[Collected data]

※ ※ ※

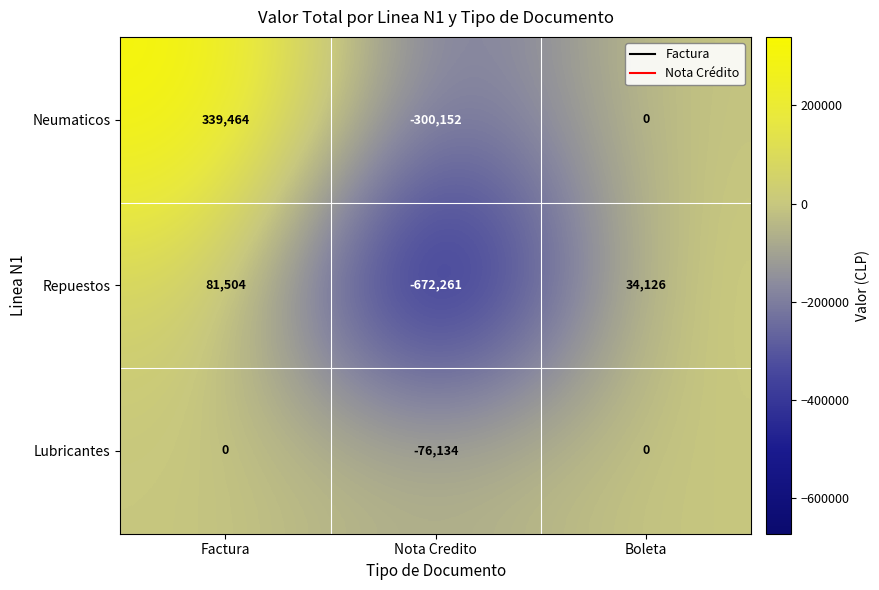

At which category is the sum across all series the highest?

Factura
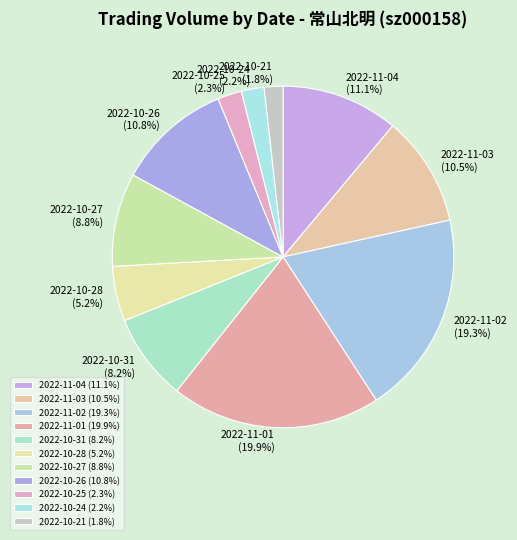

How many slices are in this pie chart?

11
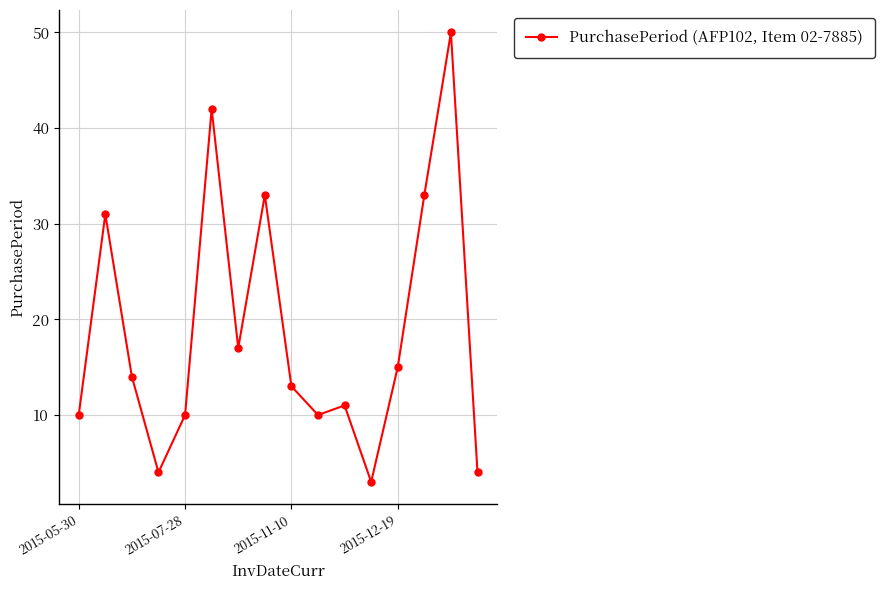

What is the difference between the second highest and minimum values?

39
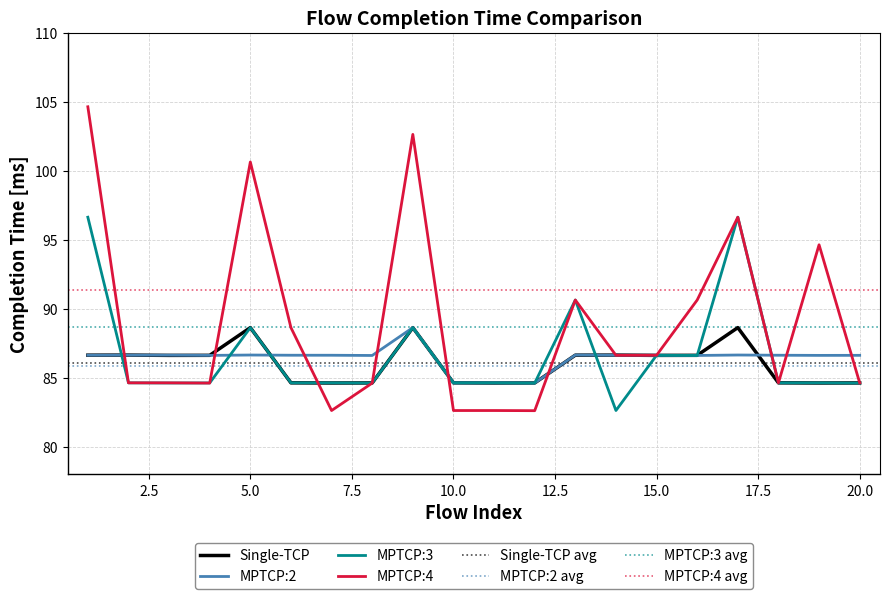

Is it true that MPTCP:2 equals 86.6 at 5.0?

True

※ ※ ※

(Task item)
Pull out every line above that contains the string "highest" and copy each one in full. Case matters.

(Task response)
At which category is the sum across all series the highest?
What is the difference between the second highest and minimum values?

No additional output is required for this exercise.